A professor must defend himself from the harsh accusations of the school’s principal and the parents of one student. The night before, during a retreat, the kid had suffered from bullying. The professor welcomed him into his room to protect and console him. However, in this society consolation and piety are outdated feelings. What the parents see in the professor’s conduct is not an innocent, or even courageous, defense of their son, but rather an attempt to sexually abuse him. How can the professor react to the accusation and prove it wrong? “The problem is not what I did,” says the agitated man in the emotional climax of the whole show, “but in the fact that you, as parents, have failed because you never told your son that you love him.”

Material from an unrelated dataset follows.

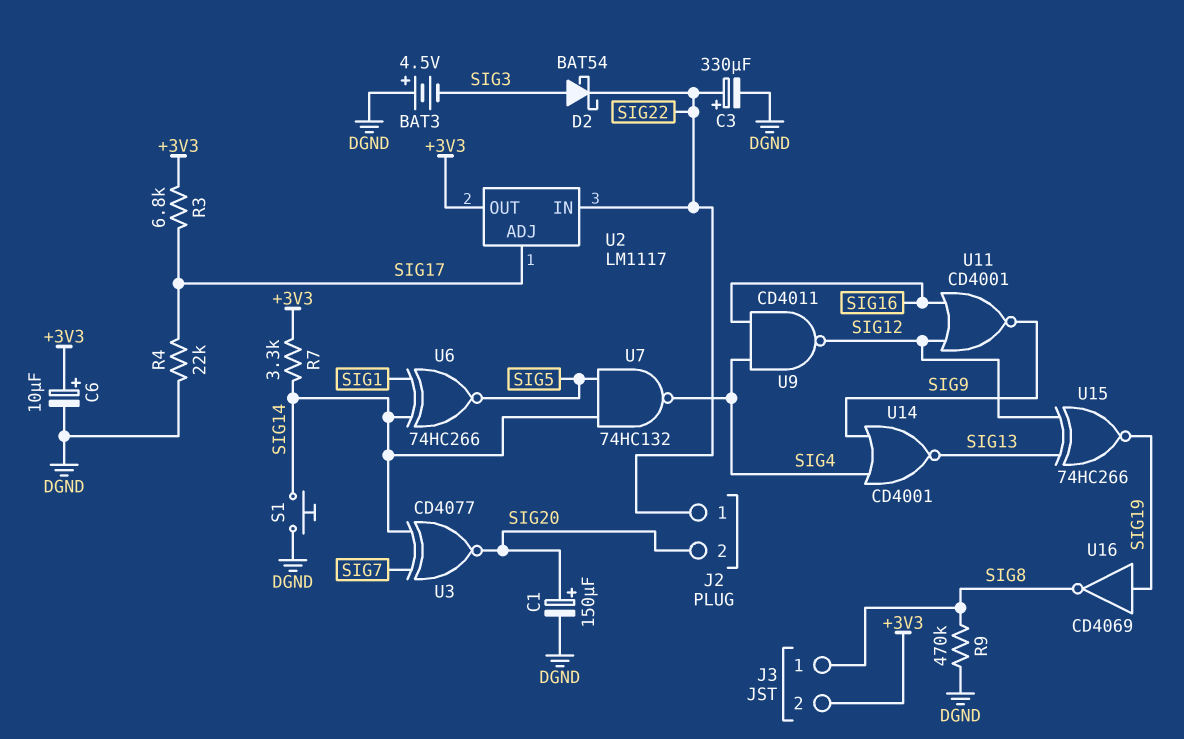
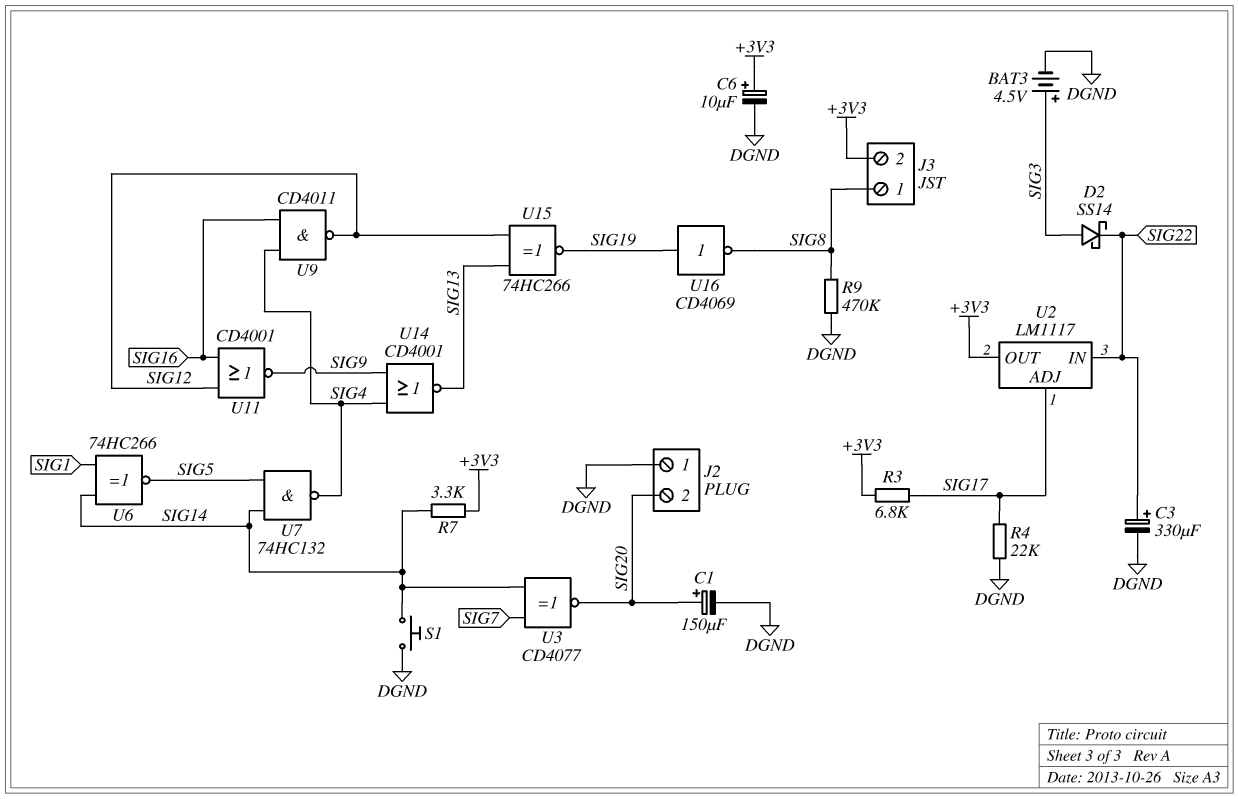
BAT3: 4.5V (plus DGND, minus SIG3) -> 4.5V (plus SIG3, minus DGND)
D2: schottky BAT54 (A SIG3, K SIG22) -> schottky SS14 (A SIG3, K SIG22)
J2 pin 1: SIG22 -> DGND

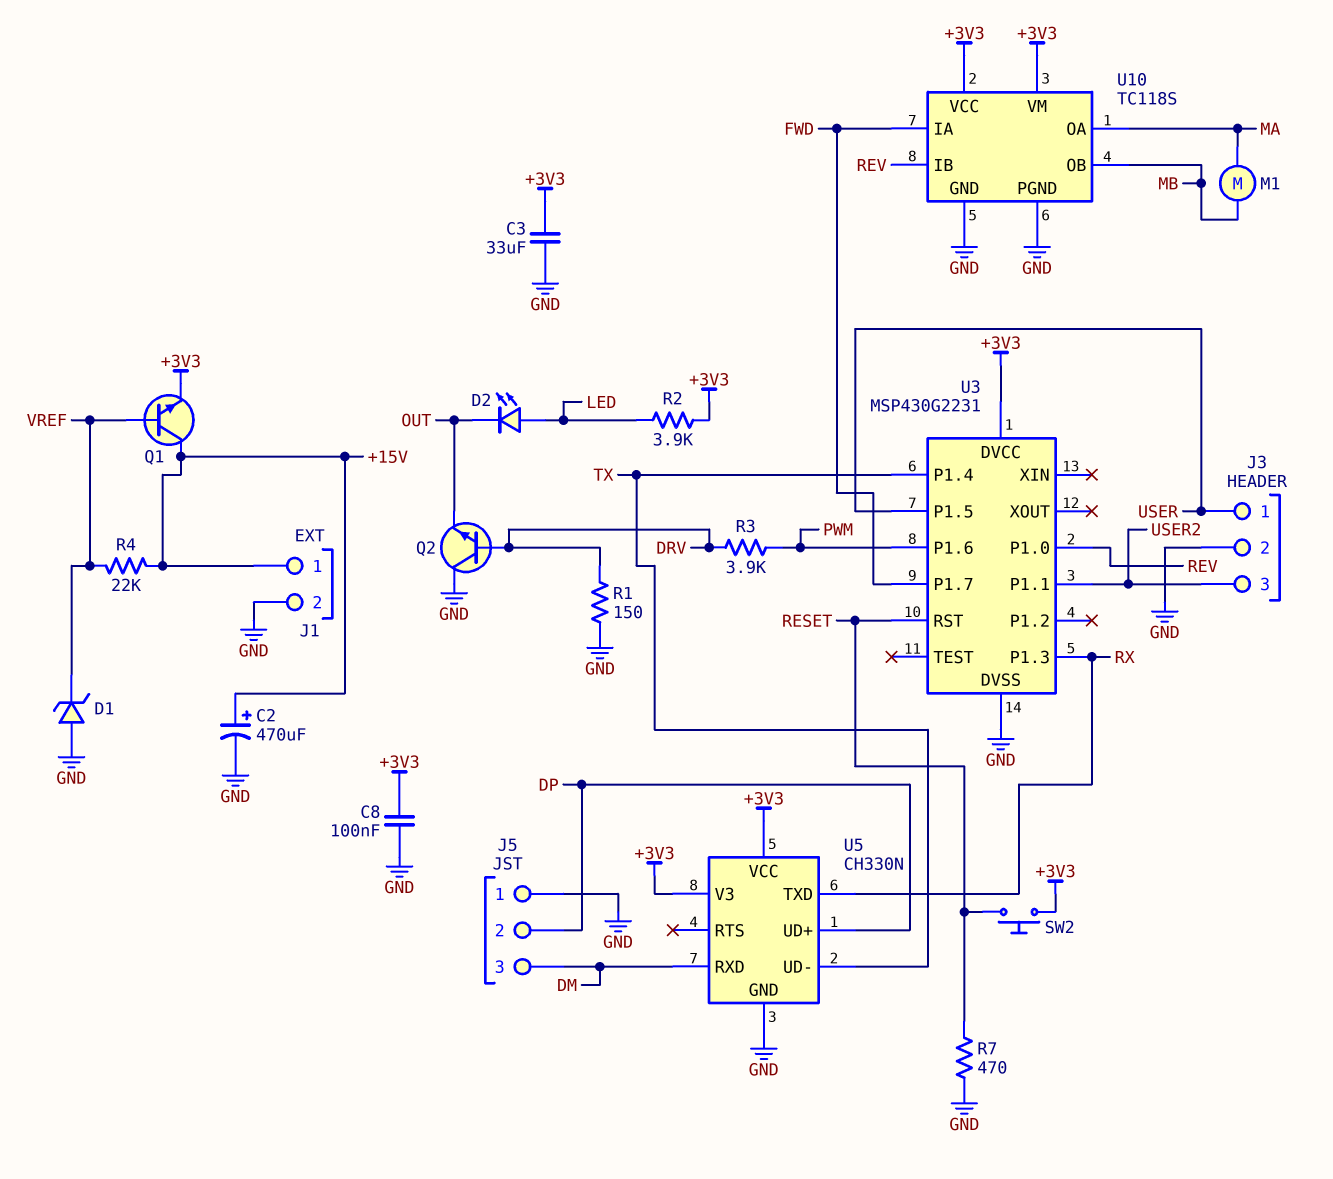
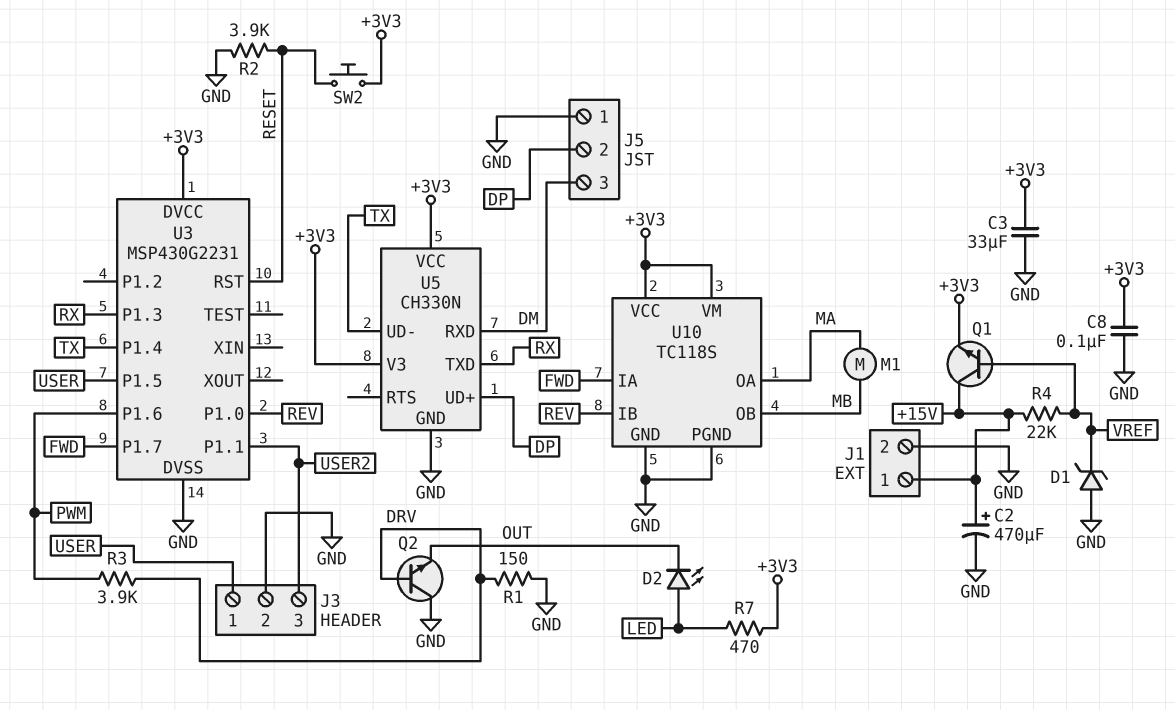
R2: 3.9k (+3V3, LED) -> 3.9k (GND, RESET)
R7: 470 (GND, RESET) -> 470 (+3V3, LED)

Other parents have failed as well. A couple returns home from a night out. The babysitter gets ready to leave, but the couple’s kids are nowhere to be found. The suspicion of some horrible act immediately falls upon the young girl, who gets verbally and physically abused. Little by little the startled look in the babysitter’s eyes forces the man and the woman to admit that they do not have kids. They pretend to be a father and a mother, because only kids could save their meaningless marriage, could provide a reason to stay together under the same roof and could force them into a fake and distorted form of communication.

Finally, a doctor tries to convince a mentally ill pregnant patient that it would be advisable to undergo an abortion. The girl doesn’t understand the man’s point of view. If she is in love with her boyfriend, and now she is expecting a baby, it is only obvious that they will have the baby and live happily ever after . . . because they are in love. The blatant innocence of the young girl, who listens on her tape recorder to the theme song of the famous 1980s romantic French movie La Boum (The Party), drives the doctor out of his mind, until he breaks up in a hysterical crisis, yelling, “Love doesn’t exist. It’s a made up fairytale for fools. Love doesn’t exist.” The scene subverts the natural order of things, with the disabled girl consoling the grown man about love and all its disasters. After all, it may be true that you must be crazy to have faith in real love, that kind of tale that ends with a happily ever after.

La reunification des deux corées. Photo courtesy of Corrieredellospettacolo.net

The show’s highlights represent the perfect mechanism between text, meaning, and staging that makes Alfonso Postiglione’s directing a truly enjoyable emotional ride. The visual elements of the performance are all basic, and therefore effective: plain colors in all the costume changes, a bare stage (except for the rotating kaleidoscope), a few props wisely dispersed here and there (a ball, a ladder, a chair), essential lighting effects (often arriving from the sides, creating clear-cut paths of light on the stage), and most of all a solid acting rhythm. Contemporary French playwrights don’t often appear in the seasons of Italian theatre, but Pommerat’s writing gets to the core of our ontological condition of lonely human beings constantly in search of that mythological other half that, as Plato wrote in the Symposium, will eventually reunite us with our natural partner.